Murray-Tuite P, Yin W, Ukkusuri S, Gladwin H. Transp. Res. Rec. 2012; 2312: 98-107.

Copyright

(Copyright © 2012, Transportation Research Board, National Research Council, National Academy of Sciences USA, Publisher SAGE Publishing)

DOI

10.3141/2312-10

PMID

unavailable

Abstract

Hurricanes cause some of the worst traffic conditions, affecting evacuees' ability to reach safety before they are subjected to high winds, heavy rain, and flooding. This paper is one of the few to use a panel survey to examine similar household decisions over consecutive hurricanes. The study focuses on Hurricanes Ivan and Katrina, which were of similar strength and followed similar paths, and is fairly comprehensive in the number of traffic-related decisions considered. Contingency tables, binary logit models, and Goodman and Kruskal's gamma measure were used to examine the effects of previous decisions on ( a ) whether to evacuate, ( b ) day of departure, ( c ) destination type and location, ( d ) number of household vehicles taken, and ( e ) reason for route selection.

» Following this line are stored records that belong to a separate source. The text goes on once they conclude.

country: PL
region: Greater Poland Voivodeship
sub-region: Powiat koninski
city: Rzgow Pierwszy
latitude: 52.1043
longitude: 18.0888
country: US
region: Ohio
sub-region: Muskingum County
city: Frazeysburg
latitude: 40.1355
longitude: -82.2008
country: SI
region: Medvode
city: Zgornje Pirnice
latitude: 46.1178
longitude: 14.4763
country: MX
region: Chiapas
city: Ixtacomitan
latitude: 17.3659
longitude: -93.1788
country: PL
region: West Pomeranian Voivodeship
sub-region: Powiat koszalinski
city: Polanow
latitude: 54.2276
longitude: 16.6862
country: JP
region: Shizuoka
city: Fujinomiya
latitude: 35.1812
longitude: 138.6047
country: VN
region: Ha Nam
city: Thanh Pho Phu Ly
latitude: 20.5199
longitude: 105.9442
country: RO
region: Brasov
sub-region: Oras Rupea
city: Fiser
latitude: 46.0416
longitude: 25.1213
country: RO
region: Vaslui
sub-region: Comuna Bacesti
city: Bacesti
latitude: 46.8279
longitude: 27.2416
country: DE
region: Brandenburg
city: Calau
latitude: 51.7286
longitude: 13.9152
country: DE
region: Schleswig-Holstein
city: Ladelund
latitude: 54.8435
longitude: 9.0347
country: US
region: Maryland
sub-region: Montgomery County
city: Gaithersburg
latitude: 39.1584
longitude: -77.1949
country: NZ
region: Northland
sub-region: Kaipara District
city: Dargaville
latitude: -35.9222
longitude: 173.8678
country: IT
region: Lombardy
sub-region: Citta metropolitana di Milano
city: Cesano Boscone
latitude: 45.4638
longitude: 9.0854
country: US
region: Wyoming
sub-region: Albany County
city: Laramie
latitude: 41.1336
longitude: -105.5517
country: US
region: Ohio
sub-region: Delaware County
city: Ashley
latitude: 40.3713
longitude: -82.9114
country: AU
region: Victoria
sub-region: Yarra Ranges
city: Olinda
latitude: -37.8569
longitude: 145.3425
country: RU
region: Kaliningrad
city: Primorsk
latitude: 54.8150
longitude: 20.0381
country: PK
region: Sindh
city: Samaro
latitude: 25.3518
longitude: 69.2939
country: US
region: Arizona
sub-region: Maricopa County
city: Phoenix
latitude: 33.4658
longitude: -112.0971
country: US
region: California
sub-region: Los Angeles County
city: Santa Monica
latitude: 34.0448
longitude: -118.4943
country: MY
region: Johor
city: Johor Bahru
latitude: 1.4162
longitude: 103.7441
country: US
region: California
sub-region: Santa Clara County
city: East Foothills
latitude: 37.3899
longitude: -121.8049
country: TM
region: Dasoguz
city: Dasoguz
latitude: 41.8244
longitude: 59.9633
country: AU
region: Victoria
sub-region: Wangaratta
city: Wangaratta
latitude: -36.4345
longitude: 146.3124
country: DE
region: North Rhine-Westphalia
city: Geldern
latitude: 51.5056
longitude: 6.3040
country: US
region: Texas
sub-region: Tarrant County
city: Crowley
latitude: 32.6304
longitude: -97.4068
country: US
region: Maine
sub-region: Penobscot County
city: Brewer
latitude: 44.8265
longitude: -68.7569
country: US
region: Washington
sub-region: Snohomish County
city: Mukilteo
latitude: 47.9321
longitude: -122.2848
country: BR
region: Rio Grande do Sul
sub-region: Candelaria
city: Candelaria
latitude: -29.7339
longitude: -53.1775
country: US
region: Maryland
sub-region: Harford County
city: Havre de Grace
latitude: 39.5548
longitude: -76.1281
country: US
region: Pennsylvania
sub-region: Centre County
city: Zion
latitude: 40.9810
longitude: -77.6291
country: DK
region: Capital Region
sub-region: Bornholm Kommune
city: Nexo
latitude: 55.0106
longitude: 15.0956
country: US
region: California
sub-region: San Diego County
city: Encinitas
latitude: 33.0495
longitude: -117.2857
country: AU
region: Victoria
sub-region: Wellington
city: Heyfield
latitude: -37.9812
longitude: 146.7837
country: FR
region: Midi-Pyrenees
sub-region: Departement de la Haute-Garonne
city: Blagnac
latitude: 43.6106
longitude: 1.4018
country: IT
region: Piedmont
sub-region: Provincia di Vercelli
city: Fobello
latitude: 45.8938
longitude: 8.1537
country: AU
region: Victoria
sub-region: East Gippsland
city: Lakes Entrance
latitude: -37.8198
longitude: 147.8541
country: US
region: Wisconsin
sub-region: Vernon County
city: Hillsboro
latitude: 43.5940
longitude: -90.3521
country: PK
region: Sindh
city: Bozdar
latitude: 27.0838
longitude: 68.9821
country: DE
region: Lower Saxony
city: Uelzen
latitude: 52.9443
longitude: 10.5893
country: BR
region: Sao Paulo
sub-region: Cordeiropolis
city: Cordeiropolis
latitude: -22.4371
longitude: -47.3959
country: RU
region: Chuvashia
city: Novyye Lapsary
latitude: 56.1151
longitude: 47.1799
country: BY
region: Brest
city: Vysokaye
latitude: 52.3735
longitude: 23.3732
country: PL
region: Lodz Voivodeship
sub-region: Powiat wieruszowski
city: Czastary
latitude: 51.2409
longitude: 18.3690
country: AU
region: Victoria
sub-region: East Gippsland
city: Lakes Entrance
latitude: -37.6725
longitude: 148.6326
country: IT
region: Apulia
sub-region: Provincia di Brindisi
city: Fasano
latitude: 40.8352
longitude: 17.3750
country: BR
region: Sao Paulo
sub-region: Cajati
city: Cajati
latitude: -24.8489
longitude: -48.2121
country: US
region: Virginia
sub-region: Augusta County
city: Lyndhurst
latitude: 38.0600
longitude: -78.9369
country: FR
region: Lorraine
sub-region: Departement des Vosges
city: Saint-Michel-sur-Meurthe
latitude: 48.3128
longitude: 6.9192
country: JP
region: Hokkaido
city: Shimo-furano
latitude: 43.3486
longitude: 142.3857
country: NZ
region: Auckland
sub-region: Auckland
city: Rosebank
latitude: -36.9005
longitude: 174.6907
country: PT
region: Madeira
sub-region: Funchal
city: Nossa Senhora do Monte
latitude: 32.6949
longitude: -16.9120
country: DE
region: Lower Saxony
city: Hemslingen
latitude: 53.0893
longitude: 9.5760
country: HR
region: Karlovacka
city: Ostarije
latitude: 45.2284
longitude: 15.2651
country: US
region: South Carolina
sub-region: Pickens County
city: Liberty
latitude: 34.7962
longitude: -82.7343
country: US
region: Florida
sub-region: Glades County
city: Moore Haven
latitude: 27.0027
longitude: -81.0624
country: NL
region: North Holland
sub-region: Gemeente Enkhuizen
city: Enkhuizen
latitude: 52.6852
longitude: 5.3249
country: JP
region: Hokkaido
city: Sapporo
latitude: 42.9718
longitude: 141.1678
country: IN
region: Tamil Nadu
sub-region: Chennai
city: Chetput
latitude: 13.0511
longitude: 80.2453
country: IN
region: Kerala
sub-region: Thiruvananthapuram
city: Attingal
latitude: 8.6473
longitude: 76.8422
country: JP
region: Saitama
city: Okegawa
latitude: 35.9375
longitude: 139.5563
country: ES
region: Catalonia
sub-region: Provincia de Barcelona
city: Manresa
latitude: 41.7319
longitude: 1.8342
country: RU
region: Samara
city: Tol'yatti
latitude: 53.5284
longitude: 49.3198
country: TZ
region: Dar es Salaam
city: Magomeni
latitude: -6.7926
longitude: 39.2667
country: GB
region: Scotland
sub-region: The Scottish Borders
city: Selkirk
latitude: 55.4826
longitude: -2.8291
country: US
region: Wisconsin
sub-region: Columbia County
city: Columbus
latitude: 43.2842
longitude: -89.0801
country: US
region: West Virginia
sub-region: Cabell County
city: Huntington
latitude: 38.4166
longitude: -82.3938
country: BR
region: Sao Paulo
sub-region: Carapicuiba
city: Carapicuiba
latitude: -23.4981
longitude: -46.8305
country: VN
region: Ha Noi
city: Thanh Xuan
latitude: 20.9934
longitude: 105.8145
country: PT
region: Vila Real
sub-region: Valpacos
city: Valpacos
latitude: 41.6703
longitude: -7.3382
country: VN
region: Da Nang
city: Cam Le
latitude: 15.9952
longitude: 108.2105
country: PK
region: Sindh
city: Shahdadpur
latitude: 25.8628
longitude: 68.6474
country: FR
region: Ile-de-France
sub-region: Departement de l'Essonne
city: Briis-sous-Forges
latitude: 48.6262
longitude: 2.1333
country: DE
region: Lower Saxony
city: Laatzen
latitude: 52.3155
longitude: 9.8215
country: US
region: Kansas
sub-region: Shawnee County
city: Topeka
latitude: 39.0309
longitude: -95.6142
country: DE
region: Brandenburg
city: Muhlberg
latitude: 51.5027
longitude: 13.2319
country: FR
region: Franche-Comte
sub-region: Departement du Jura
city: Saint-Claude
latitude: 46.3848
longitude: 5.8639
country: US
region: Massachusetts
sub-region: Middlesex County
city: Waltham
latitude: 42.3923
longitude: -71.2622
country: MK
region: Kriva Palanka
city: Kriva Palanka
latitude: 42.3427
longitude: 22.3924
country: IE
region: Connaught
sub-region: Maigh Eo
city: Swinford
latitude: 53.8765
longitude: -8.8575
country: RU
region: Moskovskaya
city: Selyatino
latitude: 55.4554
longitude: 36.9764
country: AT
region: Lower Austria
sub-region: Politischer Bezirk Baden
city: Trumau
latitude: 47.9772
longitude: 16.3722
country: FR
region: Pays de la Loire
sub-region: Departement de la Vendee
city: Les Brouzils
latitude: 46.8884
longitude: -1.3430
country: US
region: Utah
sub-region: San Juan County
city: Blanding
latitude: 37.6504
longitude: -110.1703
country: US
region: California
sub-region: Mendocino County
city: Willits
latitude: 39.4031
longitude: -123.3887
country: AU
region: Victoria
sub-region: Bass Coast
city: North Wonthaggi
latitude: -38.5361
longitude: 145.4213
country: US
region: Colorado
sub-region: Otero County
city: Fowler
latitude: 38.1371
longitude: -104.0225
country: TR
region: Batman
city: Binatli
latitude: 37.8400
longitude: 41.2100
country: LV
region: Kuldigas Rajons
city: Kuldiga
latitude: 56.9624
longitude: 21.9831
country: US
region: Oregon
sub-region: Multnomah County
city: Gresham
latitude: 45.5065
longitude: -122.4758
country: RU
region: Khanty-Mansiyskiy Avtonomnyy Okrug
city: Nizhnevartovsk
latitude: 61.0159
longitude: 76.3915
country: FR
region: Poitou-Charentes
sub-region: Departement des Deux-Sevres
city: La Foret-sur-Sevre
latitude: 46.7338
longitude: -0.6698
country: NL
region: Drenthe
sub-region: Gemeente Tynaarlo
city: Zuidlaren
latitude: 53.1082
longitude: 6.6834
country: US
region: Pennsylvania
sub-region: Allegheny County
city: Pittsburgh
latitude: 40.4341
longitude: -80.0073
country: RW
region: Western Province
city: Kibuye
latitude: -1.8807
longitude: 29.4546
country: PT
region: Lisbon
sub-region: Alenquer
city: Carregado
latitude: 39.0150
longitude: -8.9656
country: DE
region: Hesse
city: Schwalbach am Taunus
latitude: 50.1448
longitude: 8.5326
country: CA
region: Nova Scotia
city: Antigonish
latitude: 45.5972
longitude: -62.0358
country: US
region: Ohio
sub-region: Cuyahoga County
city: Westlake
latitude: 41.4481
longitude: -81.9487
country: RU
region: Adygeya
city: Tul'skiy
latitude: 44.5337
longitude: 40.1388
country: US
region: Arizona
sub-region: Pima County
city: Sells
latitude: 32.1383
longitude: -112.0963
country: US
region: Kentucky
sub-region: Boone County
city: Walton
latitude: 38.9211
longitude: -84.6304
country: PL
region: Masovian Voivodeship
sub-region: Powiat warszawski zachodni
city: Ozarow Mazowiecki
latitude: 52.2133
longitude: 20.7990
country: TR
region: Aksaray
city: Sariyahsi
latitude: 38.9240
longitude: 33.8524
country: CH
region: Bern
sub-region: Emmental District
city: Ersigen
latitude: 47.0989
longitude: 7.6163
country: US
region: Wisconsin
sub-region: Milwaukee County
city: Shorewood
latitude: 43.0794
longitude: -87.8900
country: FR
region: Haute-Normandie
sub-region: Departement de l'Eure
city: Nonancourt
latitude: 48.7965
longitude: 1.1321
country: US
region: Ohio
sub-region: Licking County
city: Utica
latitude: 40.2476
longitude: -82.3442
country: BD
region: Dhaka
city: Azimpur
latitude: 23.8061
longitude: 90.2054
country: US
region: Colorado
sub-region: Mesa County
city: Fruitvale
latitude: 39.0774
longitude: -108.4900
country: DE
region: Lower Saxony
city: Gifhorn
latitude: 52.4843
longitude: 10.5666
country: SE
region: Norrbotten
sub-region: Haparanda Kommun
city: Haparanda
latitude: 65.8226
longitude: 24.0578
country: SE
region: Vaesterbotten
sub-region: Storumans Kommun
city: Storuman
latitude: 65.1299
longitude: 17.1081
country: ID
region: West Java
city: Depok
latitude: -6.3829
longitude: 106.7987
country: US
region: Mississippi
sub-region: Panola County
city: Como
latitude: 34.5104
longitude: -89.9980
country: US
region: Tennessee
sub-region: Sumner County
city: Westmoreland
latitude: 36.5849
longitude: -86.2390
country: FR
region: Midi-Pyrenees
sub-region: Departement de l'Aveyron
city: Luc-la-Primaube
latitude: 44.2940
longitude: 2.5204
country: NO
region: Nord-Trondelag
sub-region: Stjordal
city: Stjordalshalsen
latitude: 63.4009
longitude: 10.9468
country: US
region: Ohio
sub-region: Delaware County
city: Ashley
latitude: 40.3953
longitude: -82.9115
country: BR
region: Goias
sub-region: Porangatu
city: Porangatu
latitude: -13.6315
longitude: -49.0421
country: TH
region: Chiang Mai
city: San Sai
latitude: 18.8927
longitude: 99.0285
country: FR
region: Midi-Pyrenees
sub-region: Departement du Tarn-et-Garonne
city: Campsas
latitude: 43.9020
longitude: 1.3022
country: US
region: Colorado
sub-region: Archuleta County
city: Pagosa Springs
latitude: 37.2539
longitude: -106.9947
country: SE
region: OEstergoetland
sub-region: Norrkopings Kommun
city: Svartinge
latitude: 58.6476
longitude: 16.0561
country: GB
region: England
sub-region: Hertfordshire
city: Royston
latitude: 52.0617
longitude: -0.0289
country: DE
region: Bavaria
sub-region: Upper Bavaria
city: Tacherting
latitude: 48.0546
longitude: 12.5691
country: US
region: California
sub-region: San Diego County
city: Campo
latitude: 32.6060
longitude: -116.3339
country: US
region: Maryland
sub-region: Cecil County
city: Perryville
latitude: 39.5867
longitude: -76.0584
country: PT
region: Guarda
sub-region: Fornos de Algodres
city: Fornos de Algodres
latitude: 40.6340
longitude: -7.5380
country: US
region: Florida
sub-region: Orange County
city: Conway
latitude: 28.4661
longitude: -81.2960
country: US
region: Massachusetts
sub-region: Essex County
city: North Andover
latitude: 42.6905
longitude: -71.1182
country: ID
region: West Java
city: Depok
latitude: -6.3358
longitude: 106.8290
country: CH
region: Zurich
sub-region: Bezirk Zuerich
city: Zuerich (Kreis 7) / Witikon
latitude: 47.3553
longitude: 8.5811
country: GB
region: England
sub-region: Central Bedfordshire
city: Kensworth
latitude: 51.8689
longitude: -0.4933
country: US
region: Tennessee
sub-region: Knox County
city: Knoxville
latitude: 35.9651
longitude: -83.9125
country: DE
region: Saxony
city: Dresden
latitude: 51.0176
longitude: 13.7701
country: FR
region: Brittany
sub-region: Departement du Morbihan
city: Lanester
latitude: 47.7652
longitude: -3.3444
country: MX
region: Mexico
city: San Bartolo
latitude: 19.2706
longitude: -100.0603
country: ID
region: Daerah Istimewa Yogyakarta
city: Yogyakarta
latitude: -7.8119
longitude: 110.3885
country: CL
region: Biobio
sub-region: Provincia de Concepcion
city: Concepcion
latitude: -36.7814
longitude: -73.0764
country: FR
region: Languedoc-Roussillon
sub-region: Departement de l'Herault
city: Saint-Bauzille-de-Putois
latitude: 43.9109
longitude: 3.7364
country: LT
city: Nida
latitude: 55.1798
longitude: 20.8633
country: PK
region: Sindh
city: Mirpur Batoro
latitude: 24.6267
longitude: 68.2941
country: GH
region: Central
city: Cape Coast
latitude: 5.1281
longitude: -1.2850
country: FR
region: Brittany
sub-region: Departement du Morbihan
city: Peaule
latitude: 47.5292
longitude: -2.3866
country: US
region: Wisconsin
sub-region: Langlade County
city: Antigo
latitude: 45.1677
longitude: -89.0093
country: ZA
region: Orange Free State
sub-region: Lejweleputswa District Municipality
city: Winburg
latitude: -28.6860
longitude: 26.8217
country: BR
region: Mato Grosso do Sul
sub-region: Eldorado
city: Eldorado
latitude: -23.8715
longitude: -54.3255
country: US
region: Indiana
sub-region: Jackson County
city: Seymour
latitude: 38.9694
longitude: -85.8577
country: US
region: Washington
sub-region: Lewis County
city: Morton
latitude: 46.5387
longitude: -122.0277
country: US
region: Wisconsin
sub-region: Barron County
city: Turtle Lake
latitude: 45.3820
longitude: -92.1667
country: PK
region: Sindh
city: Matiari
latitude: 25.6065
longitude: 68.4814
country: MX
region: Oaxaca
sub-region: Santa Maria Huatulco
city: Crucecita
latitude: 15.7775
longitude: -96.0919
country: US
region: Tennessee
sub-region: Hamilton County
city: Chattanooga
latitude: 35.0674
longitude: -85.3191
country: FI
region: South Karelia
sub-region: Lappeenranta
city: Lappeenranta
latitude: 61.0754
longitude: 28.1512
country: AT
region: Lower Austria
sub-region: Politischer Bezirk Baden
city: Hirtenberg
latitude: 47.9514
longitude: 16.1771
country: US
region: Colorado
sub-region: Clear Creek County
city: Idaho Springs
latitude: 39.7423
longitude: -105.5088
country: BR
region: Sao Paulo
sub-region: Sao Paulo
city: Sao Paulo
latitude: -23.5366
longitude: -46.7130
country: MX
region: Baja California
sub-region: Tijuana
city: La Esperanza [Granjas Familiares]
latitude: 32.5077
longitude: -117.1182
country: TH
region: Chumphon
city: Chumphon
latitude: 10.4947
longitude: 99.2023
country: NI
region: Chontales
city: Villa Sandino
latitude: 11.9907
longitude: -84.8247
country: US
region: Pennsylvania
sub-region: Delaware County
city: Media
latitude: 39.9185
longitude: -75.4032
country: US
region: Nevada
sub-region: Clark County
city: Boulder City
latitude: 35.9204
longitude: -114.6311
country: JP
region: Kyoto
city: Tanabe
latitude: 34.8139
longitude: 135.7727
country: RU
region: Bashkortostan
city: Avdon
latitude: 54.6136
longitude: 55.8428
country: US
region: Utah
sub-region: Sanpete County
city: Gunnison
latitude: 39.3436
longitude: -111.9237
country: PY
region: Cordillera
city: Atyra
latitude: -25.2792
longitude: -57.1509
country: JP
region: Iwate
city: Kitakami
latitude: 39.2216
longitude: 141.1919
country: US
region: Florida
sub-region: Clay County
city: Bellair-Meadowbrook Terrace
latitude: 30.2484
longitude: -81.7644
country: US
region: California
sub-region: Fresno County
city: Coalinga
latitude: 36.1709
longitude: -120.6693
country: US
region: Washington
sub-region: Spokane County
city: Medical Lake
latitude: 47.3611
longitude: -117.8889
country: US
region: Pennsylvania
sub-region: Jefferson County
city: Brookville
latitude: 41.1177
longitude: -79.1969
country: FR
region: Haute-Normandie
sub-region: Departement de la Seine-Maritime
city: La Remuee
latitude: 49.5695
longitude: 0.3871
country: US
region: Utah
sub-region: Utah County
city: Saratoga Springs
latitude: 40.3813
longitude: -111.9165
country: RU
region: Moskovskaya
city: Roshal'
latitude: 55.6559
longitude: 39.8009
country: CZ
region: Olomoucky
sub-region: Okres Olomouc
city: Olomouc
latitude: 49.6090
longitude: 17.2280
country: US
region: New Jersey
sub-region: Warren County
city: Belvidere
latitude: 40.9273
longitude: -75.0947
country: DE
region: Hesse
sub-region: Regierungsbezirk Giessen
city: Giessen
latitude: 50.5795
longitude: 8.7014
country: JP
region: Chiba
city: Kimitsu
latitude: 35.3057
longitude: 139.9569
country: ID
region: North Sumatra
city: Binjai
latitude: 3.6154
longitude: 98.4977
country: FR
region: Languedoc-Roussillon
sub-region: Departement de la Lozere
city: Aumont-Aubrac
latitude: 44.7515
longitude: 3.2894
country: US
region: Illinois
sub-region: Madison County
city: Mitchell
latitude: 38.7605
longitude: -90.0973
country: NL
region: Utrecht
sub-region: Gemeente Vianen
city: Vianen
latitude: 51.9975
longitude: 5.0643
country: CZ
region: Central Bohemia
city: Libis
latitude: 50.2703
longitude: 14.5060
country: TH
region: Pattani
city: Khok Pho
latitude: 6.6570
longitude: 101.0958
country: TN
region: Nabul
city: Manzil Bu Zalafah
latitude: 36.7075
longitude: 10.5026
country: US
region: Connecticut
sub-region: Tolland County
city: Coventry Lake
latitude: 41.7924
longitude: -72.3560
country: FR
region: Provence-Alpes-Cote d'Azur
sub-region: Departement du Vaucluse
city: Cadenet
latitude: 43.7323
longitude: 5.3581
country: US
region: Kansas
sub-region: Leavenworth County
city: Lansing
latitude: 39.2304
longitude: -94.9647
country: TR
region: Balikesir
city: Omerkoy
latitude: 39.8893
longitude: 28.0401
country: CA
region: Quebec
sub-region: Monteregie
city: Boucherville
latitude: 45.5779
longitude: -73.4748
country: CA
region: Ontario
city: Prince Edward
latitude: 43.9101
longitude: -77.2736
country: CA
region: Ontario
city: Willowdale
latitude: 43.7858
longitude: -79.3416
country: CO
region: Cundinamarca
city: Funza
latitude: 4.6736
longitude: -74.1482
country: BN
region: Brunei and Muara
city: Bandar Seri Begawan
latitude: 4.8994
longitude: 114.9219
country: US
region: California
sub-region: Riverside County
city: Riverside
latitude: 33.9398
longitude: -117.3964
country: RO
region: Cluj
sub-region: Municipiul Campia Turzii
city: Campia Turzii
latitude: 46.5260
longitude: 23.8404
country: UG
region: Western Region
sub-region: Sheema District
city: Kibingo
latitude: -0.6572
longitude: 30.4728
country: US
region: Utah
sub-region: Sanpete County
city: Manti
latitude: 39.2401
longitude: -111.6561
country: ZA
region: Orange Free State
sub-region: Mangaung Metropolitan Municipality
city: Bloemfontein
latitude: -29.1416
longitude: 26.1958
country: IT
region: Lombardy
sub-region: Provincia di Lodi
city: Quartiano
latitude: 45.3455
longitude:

Through the statistical analyses, it was discovered that ( a ) to a great extent, citizens made the same decision to evacuate or stay for Katrina as they did for Ivan, and higher incomes were not significant in changing that decision; ( b ) some evacuees departed earlier, but most evacuees departed on the last day possible; ( c ) most evacuees selected the same type of accommodations and made the same inside-the-county-or-parish or out-of-the-county-or-parish decisions in consecutive evacuations; ( d ) the number of household vehicles used in the evacuation did not decrease; and ( e ) route guidance as a selection criterion did not depend on previous evacuation experience.